A substantial pause ensues.
“Ale.”
“Yes,” she says dully, betraying an absolute lack of interest in following me down the conversational path I’m about to start on.
“If I hadn’t been fast enough to answer this time you would have turned off your phone again, wouldn’t you?”
“I . . . No.”
“Yes, you would. That’s what you did yesterday.”
“I was . . . in a meeting.”
“At nine o’clock at night?”
“Let’s not talk about this right now, Vincenzo, please. I need to focus on the trial.”
This cunning answer, such a patent postponement of the issue, makes me simply furious.
“Would you be terribly offended if I tell you that I don’t give a flying crap about your trial? And that this attempt of yours to put me off until some later date so that you don’t have to waste an ounce of focus strikes me as truly oafish?”
She sighs.
“Vincenzo, I asked you nicely.”
“Okay,” I tell myself. “I tried to keep my cool.”

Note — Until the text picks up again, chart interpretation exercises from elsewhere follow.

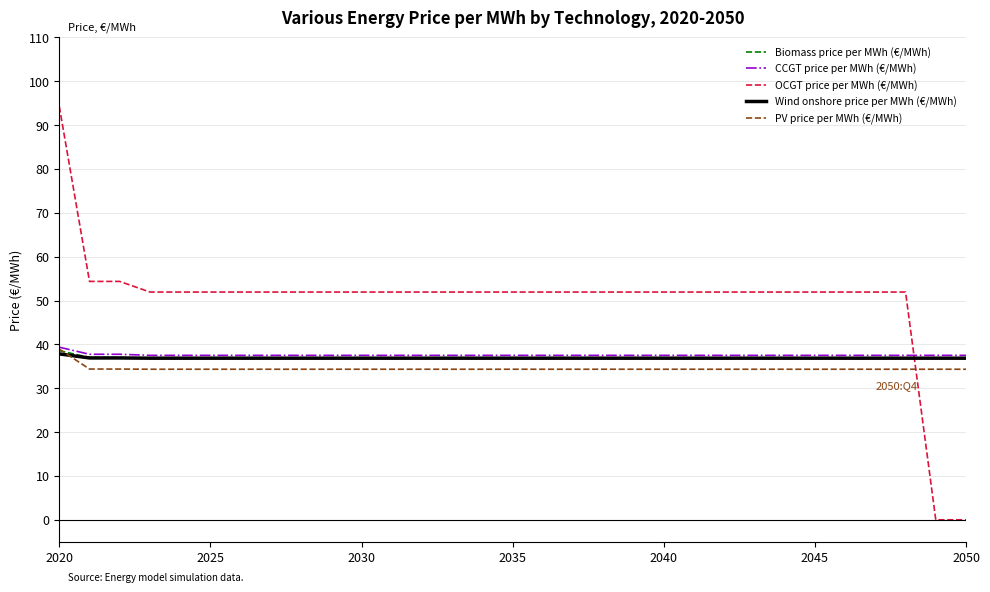

What is the maximum value shown in the chart?

94.3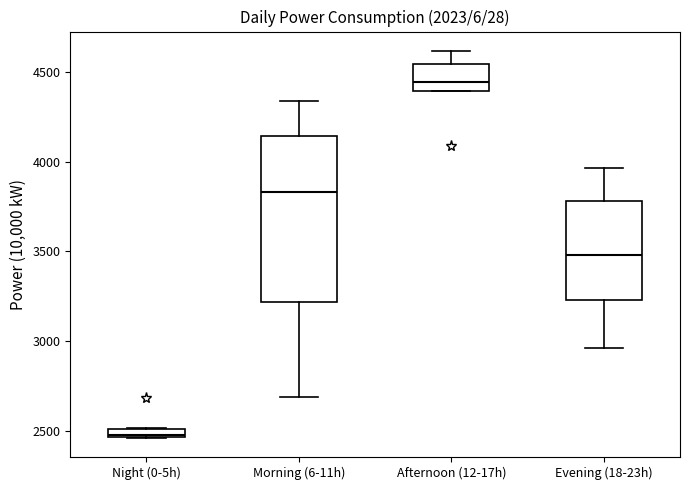

Where is the lower edge of the box for Night (0-5h) on the y-axis? The values are not printed on the chart, so give them approximately, as read against the axis.

2450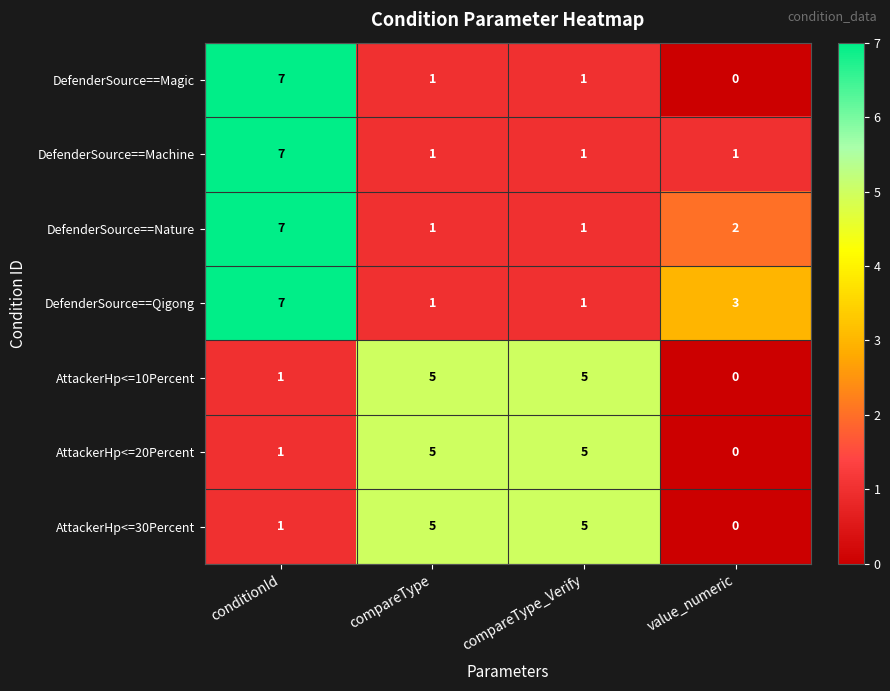

Which series has the largest total across all categories?

DefenderSource==Qigong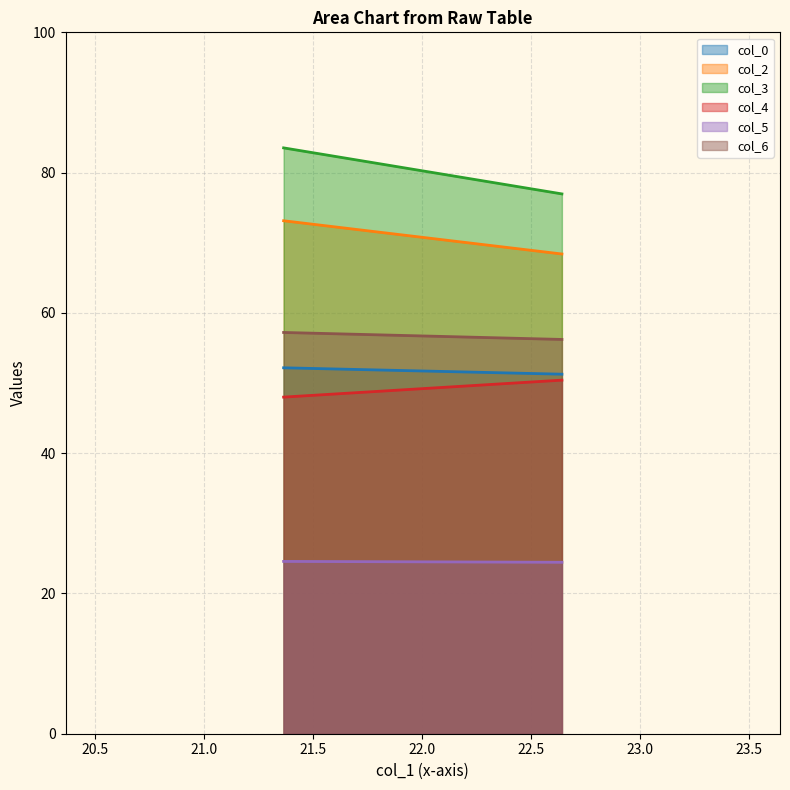

Reading left to right, extract all data points from this chart.

col_0: 21.36458333=52.2	22.640625=51.3
col_2: 21.36458333=73.1	22.640625=68.4
col_3: 21.36458333=83.5	22.640625=77.0
col_4: 21.36458333=48.0	22.640625=50.4
col_5: 21.36458333=24.6	22.640625=24.4
col_6: 21.36458333=57.2	22.640625=56.2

“Asked nicely my ass, Ale! Ever since you left you’ve erected this ambiguous partition between us. If you think that you can cleanse your conscience with your texts about the weather forecast and the occasional pro forma two-minute phone call, you’re dead wrong. We’re talking about the two of us, and there’s no need to hold a conference on the topic, the question is perfectly simple: are we still a couple, or not?”
“Don’t shout.”
Oh my God. Why did she say it? Why?
What is it you’re supposed to do in this kind of situation? Count to ten? I try, but I don’t even make it to five.
“Who do you think you’re talking to, a misbehaving schoolchild? Go fuck yourself, you and your fucked-up affectations! Better yet, since it costs you so much just to answer me, why don’t I just do your thinking for you: no, we’re no longer a couple! There, did you hear me? I even shouted it, just think.”